The Music Box‘s 70-millimeter film festival (this year subtitled “The Ultimate Edition”) begins tonight, right on the heels of the theater’s installment of a new 41-foot screen and 7.1 channel sound system. These technological augmentations, which debuted right before the Music Box screened the “Special Roadshow Engagement” of Quentin Tarantino’s The Hateful Eight, don’t register as significant improvements (speaking as someone who regularly sees movies at the venue). For one, the sound still bounced around the main theater in a tinny, movie-palace way. And the screen seemed a bit, well, small. When 46-inch displays are considered “small”, and with manufacturers already talking past 4K TV models, it’s hard to make a case for someone to leave the house to go to the movies when they can literally grab a six-pack from the fridge, pull up nearly any film in history on their phone, and play it through their affordable, gargantuan television.

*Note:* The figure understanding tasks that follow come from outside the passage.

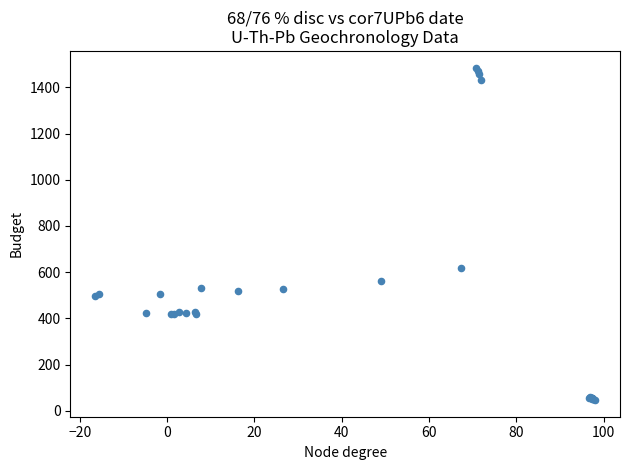

What Y value in the scatter plot is closest to 766?

619.0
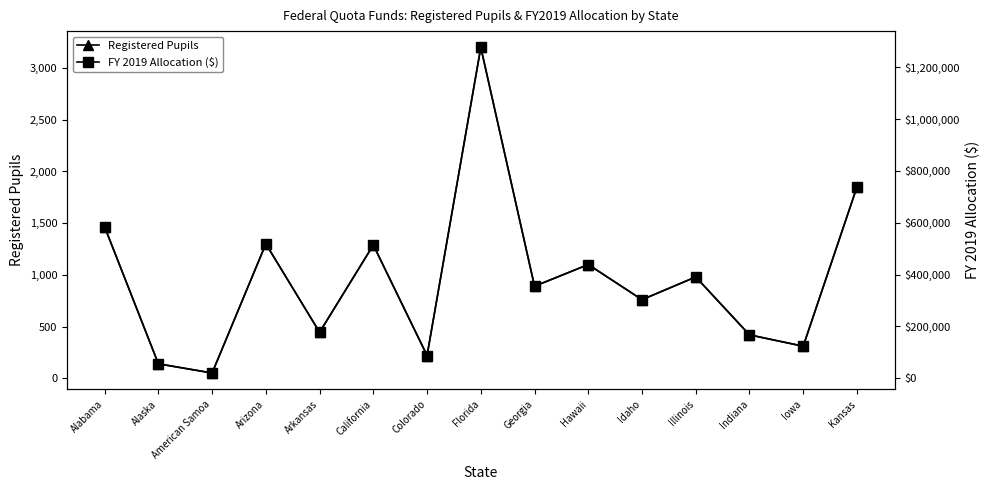

What is the difference between the Registered Pupils values at Florida and Kansas?

1350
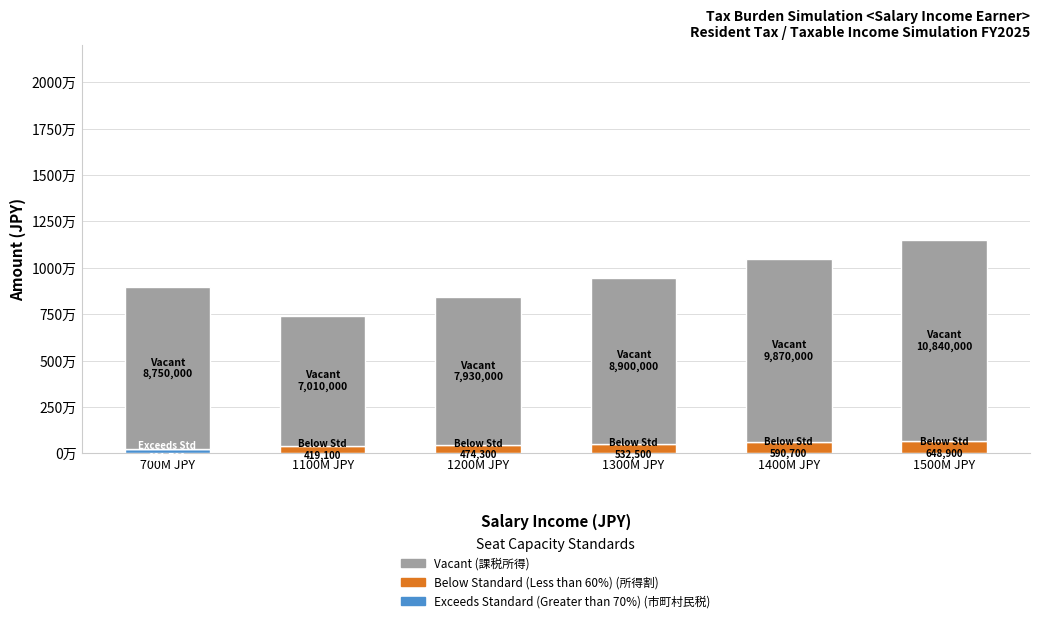

The Below Standard (Less than 60%) series shows 419100 at 1100M JPY. True or false?

True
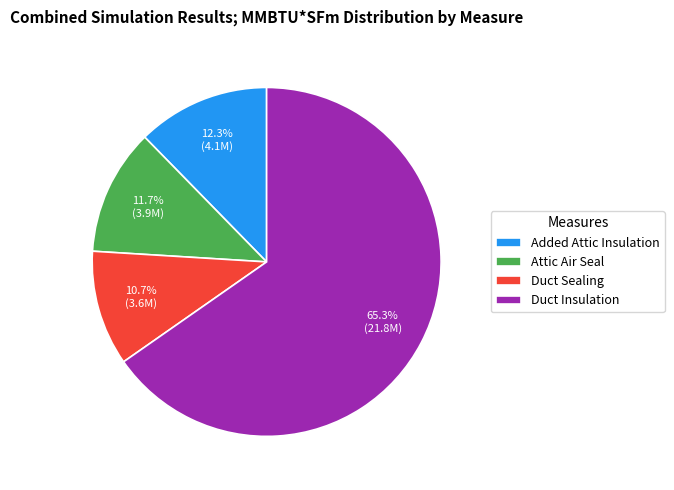

How many segments does this pie chart have?

4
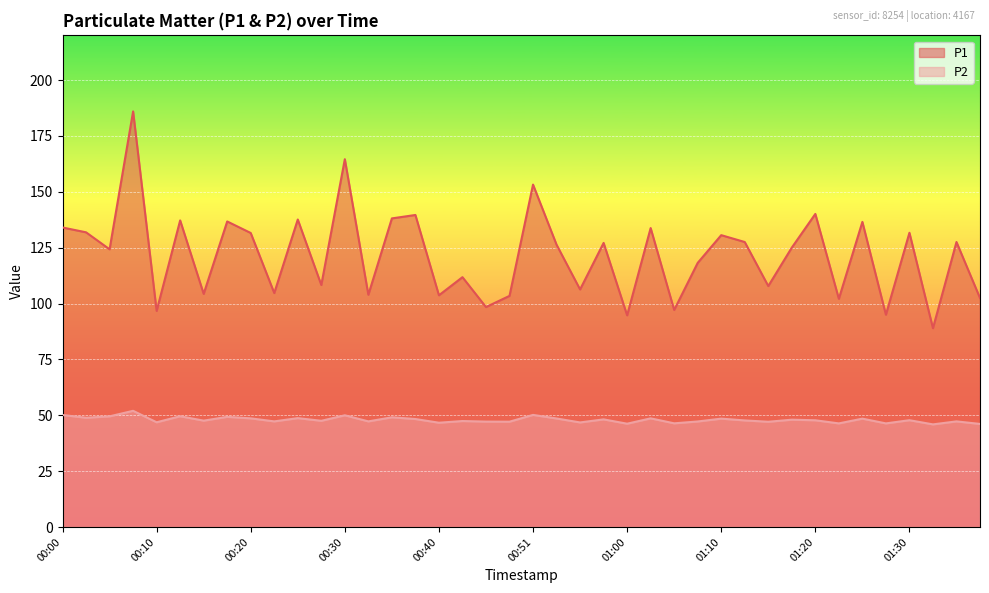

What are all the series names shown in the legend?

P1, P2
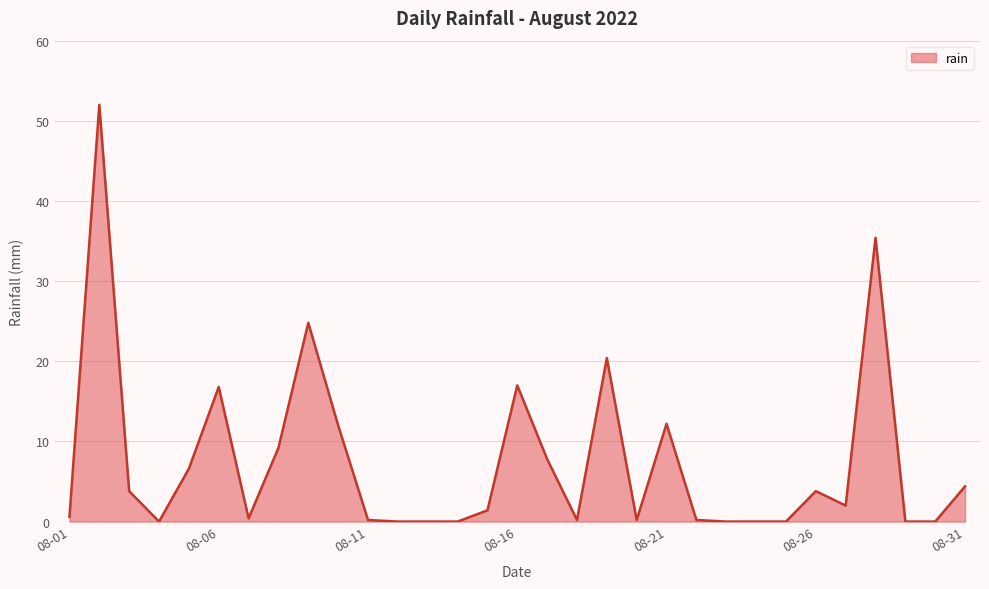

What is the maximum value shown in the chart?

52.0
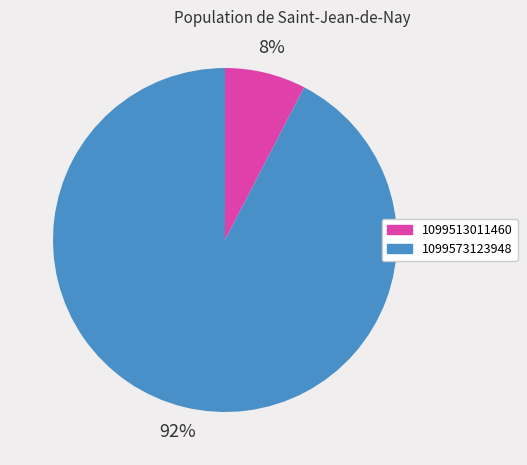

Rank the categories by value from highest to lowest.

1099573123948, 1099513011460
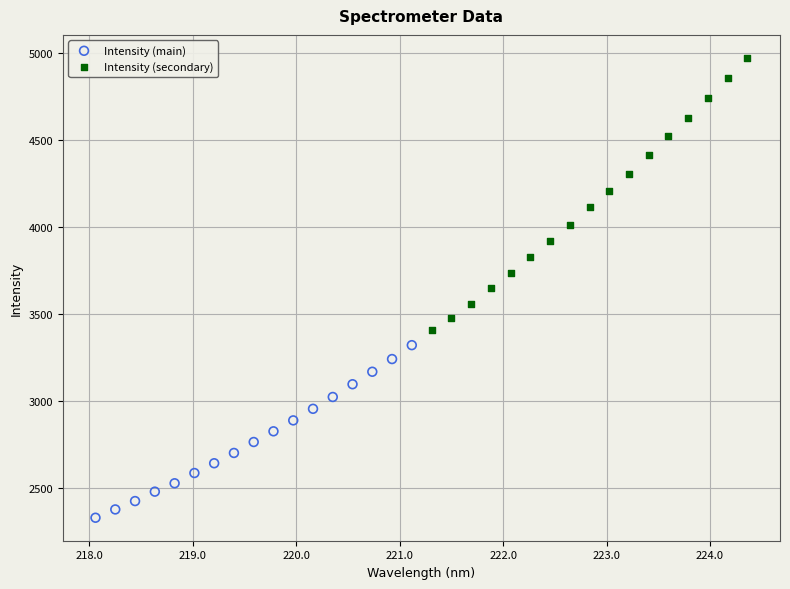

Which series contains the highest Y value?

Intensity (secondary)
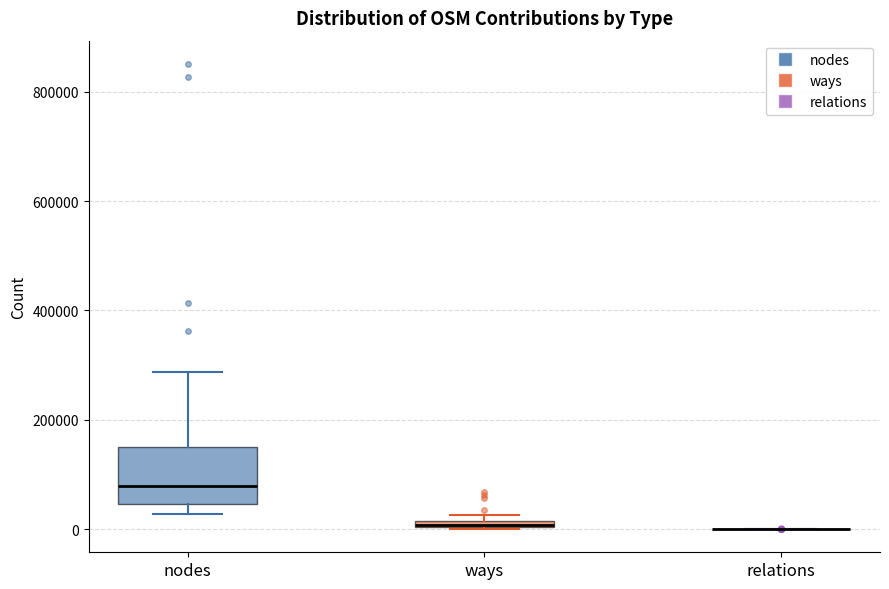

Comparing the boxes themselves (not the whiskers), which one is the tallest?

nodes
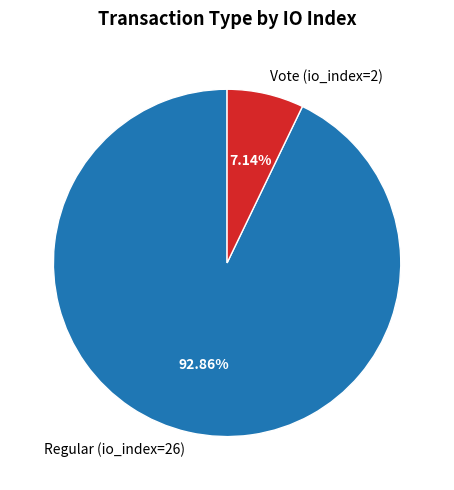

How many segments does this pie chart have?

2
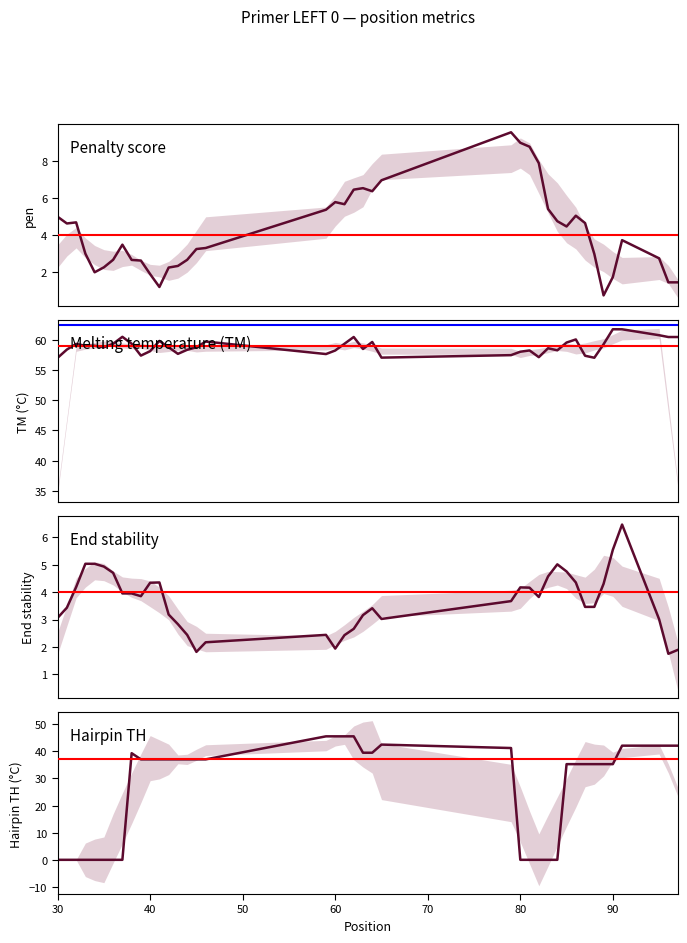

Is it true that PRIMER_LEFT_0_TM equals 32.0 at 38?

False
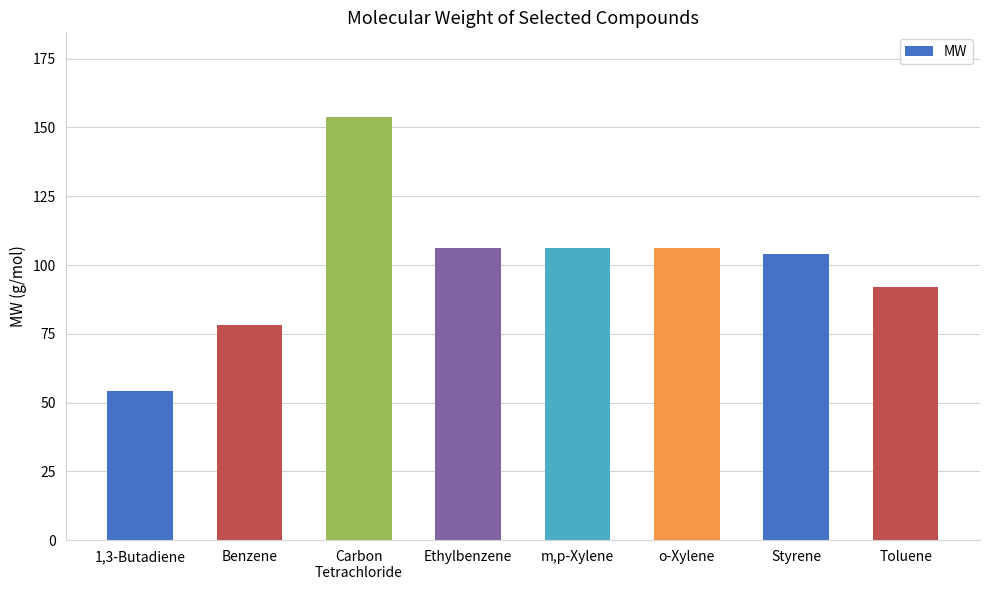

What is the ratio of the value at 1,3-Butadiene to the value at Benzene?

0.7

What’s required is the perfect blend of setting, setup, and content. Two of my most rewarding moviegoing experiences last year involved Mad Max: Fury Road and Inside Out, which were shot and screened digitally. I saw them on slightly-larger-than-normal multiplex screens, and was absorbed in the filmmakers’ bold compositions and outrageous story ideas. The shot-on-65-millimeter Hateful Eight, however, looked fantastic but dragged after the intermission, as the narrative switched from a gritty, post-Civil War human chess game to a trademark Tarantino bloodbath. I don’t know if the lack of interruption would have made the transition more fluid, but the point remains: all the film grain and overtures and collectible programs in the world won’t make a flawed movie unflawed. (Conversely, a great film may convince someone who first streamed it on an iPad to seek it out in as large and as comfortable a venue as possible.)